● Requirement
Filter the listing below, copying every line that contains the string "wrist". Case counts.

● Supplied material
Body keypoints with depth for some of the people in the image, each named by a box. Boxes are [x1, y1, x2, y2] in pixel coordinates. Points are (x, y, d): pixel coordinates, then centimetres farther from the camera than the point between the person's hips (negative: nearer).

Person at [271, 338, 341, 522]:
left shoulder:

...

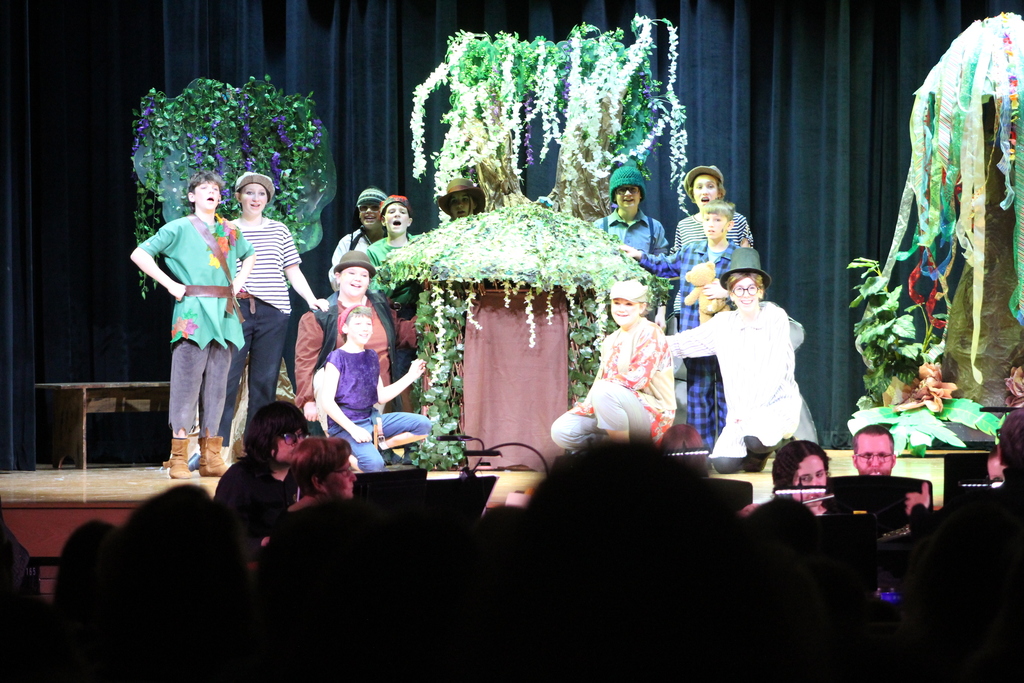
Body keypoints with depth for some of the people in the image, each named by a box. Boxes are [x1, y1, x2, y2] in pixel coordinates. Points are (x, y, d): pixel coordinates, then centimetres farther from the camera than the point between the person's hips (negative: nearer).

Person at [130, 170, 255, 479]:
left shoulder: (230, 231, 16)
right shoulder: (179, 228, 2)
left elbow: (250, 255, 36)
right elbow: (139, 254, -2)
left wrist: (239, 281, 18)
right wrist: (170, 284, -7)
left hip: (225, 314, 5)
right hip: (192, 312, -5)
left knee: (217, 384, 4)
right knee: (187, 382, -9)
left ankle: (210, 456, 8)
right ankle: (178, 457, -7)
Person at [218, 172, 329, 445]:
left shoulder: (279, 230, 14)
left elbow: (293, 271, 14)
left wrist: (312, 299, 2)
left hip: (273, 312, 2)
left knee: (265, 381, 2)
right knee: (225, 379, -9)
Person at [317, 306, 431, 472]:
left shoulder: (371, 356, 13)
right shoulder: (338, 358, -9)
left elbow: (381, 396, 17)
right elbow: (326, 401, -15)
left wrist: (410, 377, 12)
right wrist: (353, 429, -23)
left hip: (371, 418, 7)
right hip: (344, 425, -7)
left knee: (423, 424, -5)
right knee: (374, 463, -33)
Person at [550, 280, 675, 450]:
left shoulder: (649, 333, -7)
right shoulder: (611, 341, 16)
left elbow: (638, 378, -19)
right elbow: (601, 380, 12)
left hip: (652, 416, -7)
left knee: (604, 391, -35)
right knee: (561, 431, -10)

● Exercise output
left wrist: (239, 281, 18)
right wrist: (170, 284, -7)
left wrist: (312, 299, 2)
left wrist: (410, 377, 12)
right wrist: (353, 429, -23)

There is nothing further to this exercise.